[Dataset]
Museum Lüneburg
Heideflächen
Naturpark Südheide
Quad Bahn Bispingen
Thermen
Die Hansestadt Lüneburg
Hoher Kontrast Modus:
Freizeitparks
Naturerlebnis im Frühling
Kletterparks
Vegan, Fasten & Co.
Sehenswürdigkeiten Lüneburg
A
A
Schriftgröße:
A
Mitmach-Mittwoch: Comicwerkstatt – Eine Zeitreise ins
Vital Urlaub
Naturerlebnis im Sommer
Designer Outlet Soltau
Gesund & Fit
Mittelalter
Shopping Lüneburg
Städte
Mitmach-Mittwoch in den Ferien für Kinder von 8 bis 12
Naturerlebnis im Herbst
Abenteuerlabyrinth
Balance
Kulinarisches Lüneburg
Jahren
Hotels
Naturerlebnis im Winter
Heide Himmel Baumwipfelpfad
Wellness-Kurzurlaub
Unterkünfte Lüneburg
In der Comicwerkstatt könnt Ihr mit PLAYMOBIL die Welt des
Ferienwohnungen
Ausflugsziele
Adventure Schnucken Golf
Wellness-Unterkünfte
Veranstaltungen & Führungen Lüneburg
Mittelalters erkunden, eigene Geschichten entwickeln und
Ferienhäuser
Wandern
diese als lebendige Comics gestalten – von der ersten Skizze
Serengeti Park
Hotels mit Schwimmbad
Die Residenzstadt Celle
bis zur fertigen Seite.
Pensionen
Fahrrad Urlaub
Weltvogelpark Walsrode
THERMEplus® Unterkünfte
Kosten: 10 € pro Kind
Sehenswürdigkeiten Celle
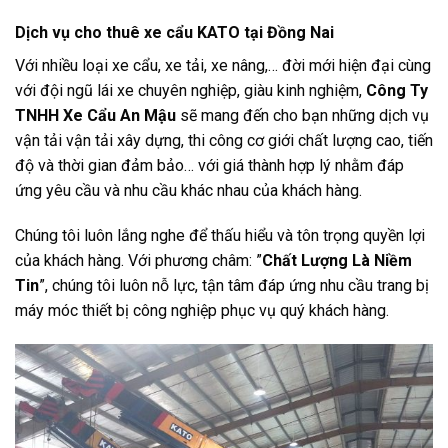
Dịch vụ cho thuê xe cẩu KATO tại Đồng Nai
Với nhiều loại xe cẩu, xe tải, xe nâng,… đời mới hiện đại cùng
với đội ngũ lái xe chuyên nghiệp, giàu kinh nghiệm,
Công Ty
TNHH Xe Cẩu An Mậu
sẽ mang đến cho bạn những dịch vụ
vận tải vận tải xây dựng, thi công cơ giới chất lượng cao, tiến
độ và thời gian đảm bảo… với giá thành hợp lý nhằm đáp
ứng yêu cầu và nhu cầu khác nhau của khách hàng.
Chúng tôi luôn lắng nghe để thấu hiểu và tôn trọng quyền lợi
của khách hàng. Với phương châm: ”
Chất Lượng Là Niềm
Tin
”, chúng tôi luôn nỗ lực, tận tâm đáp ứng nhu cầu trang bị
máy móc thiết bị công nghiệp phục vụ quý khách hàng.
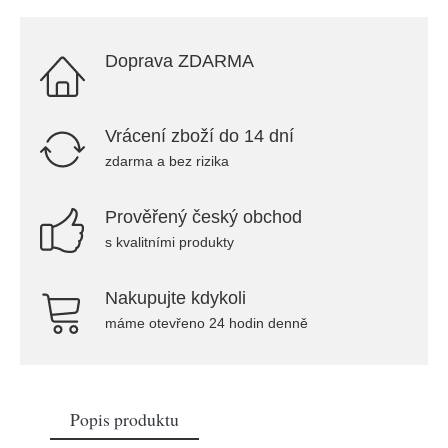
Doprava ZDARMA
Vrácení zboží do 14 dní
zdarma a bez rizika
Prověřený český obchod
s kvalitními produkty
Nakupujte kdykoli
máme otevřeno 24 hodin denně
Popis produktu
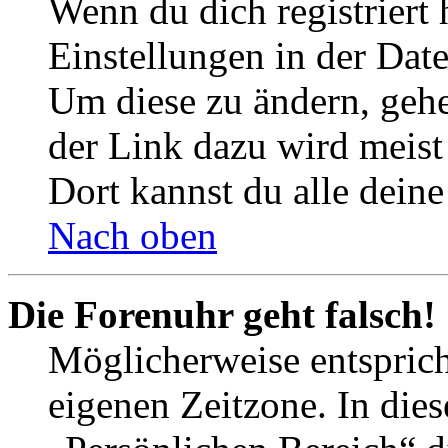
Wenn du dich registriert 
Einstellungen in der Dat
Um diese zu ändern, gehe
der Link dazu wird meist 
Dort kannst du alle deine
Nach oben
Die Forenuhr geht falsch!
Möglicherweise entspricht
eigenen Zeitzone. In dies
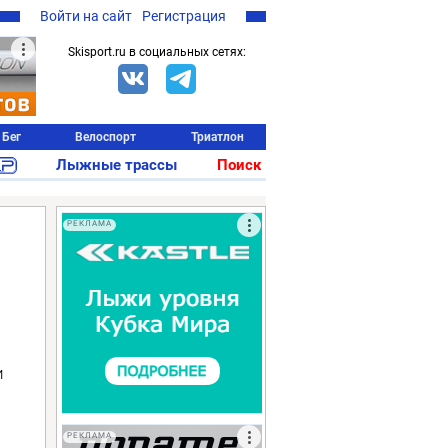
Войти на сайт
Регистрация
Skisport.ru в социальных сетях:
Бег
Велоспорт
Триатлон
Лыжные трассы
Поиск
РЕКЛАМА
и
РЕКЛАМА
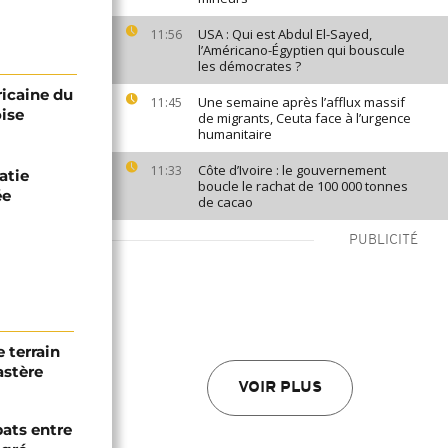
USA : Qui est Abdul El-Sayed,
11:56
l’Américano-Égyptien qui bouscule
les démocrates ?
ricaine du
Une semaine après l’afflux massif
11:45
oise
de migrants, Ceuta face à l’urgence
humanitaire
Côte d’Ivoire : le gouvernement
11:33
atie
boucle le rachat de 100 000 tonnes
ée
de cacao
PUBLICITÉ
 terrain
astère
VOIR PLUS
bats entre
[/Dataset]
Exactly as they appear, please write out the lines from the opening of the listing above down to the line containing "THERMEplus® Unterkünfte", with both end lines included.

Solution:
Museum Lüneburg
Heideflächen
Naturpark Südheide
Quad Bahn Bispingen
Thermen
Die Hansestadt Lüneburg
Hoher Kontrast Modus:
Freizeitparks
Naturerlebnis im Frühling
Kletterparks
Vegan, Fasten & Co.
Sehenswürdigkeiten Lüneburg
A
A
Schriftgröße:
A
Mitmach-Mittwoch: Comicwerkstatt – Eine Zeitreise ins
Vital Urlaub
Naturerlebnis im Sommer
Designer Outlet Soltau
Gesund & Fit
Mittelalter
Shopping Lüneburg
Städte
Mitmach-Mittwoch in den Ferien für Kinder von 8 bis 12
Naturerlebnis im Herbst
Abenteuerlabyrinth
Balance
Kulinarisches Lüneburg
Jahren
Hotels
Naturerlebnis im Winter
Heide Himmel Baumwipfelpfad
Wellness-Kurzurlaub
Unterkünfte Lüneburg
In der Comicwerkstatt könnt Ihr mit PLAYMOBIL die Welt des
Ferienwohnungen
Ausflugsziele
Adventure Schnucken Golf
Wellness-Unterkünfte
Veranstaltungen & Führungen Lüneburg
Mittelalters erkunden, eigene Geschichten entwickeln und
Ferienhäuser
Wandern
diese als lebendige Comics gestalten – von der ersten Skizze
Serengeti Park
Hotels mit Schwimmbad
Die Residenzstadt Celle
bis zur fertigen Seite.
Pensionen
Fahrrad Urlaub
Weltvogelpark Walsrode
THERMEplus® Unterkünfte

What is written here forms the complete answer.